Kenya Must Turn Back the Clock on Its Own Human Rights Record To Fight al-Shabaab
Northeastern Kenya is quickly becoming a frontline in the fight against al-Shabaab. On May 25, Kenyan police were ambushed by al-Shabaab in Yumbis, a town forty miles north of Garissa University where the horrific April 2015 massacre took place. Just a week before, Kenya’s interior ministry reported that police and militants clashed in the same area. With evidence that al-Shabaab is recruiting Kenyans to carry out these attacks, it is clear that Kenya’s internal security challenges are increasing.
Al-Shabaab’s growing reach in northern Kenya is intersecting with Kenya’s failure to protect and integrate its minority populations. This confluence is destabilizing relations between Kenya’s government and its border communities. Left unchecked, this trend will undermine stability across Kenya, while providing al-Shabaab a permanent foothold in the country.
One would think that al-Shabaab would be on the decline given its setbacks in recent years. In the past two years it lost significant territory to the African Union Mission in Somalia, while a fratricidal power struggle orchestrated by the group’s leader, Ahmed Abdi Godane, left few candidates to fill his place when he was killed in a September 2014 US drone strike. In the past year, the organization has also struggled to maintain its international image, losing both attention and Western recruits to ISIS. Despite these weaknesses, al-Shabaab has been resilient. It has responded to setbacks with a new strategy of regional growth that is effectively applying pressure to decades-old political and ethno-religious fault lines.
The potential to enflame ethnic and religious grievances in Kenya is troubling because of the country’s long history of discrimination against minority ethnic groups, including the Muslim populations clustered along its borders and coast. While this discrimination has historically been based on political, rather than religious grievances, al-Shabaab’s presence threatens to blur the two. The aftermath of al-Shabaab’s incursions into Garissa County show this dynamic at work.
Until re-districting in 2010, Garissa was part of the North Eastern Province, a region running along the Kenyan-Somali border. This territory, largely populated by ethnic Somalis, has never been fully seen as part of Kenya. In the colonial era, the British administered the territory separately from the rest of Kenya, requiring a pass to traverse the border. As Kenya gained independence, northeastern politicians, arguing that the territory was more properly part of Somalia, submitted a formal request for secession. This proposal was rejected by the new government, setting off the Shifta War, a brutal conflict between the state and local militias that continued for four years.

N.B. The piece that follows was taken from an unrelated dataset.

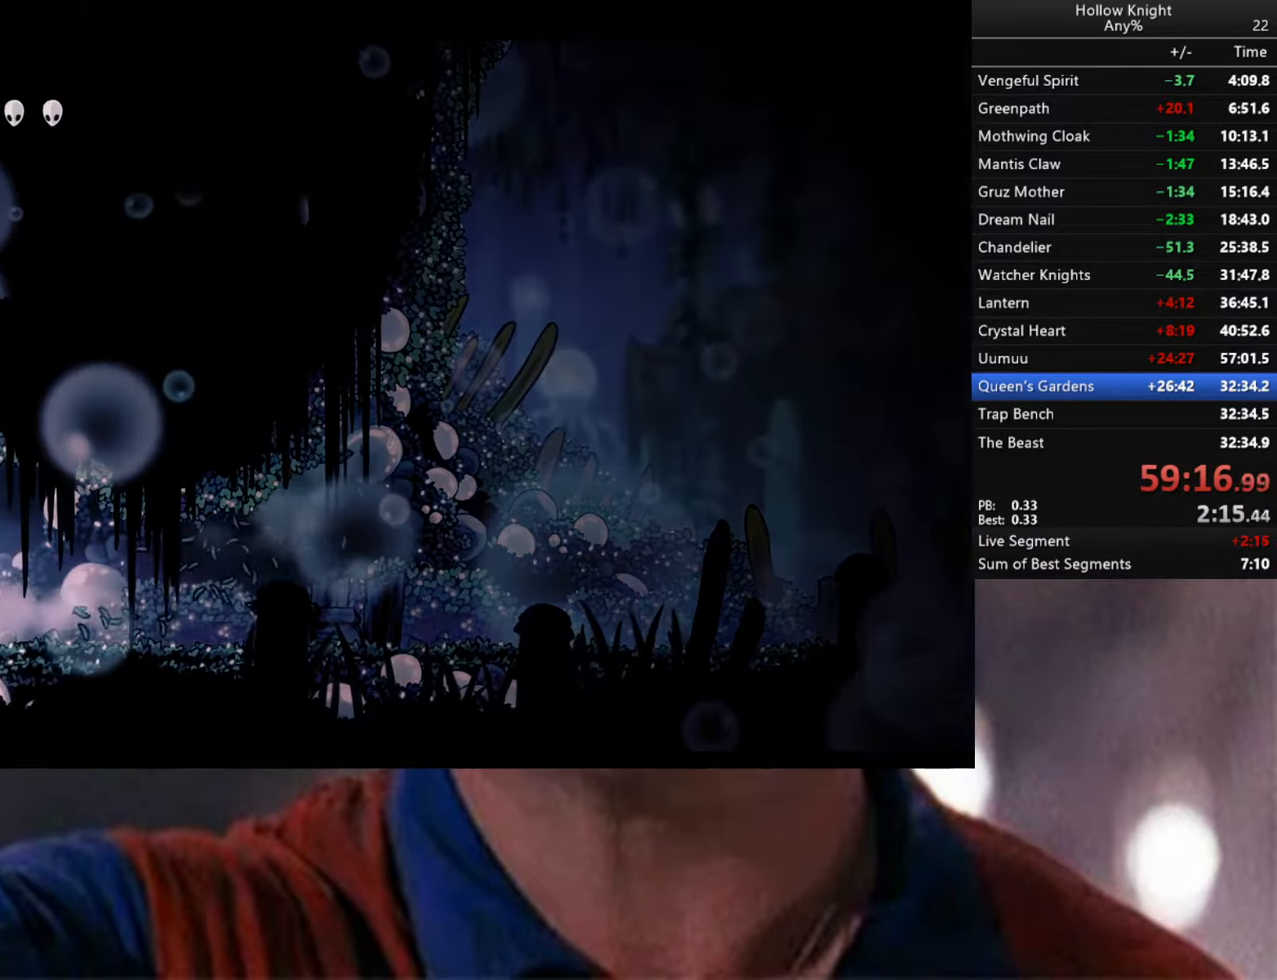
{"buttons": ["R2"], "left_stick": "down-left", "right_stick": "center", "events": [[67, "R2", "up"], [150, "R2", "down"], [317, "R2", "up"], [400, "R2", "down"], [417, "left_stick", "down-left"]]}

After the close of hostilities, northeastern Kenyans were not drawn closer to the Kenyan state. Rather than receiving new roads or schools, the region saw continuing repression as the central government reacted harshly to political unrest. In 1980 and 1984, Kenyan security forces killed thousands of civilians in the Bulla Karatasi Massacre and Wagalla Airstrip Massacre. A generation later, police and military were accused of torturing civilians during stabilization operations in the Mandera triangle near the Somali border. Kenya’s Truth, Justice and Reconciliation Commission, tasked with investigating human rights violations in Kenya, found evidence that the Kenyan state had been responsible for both unlawful killings and systematic economic neglect in the region.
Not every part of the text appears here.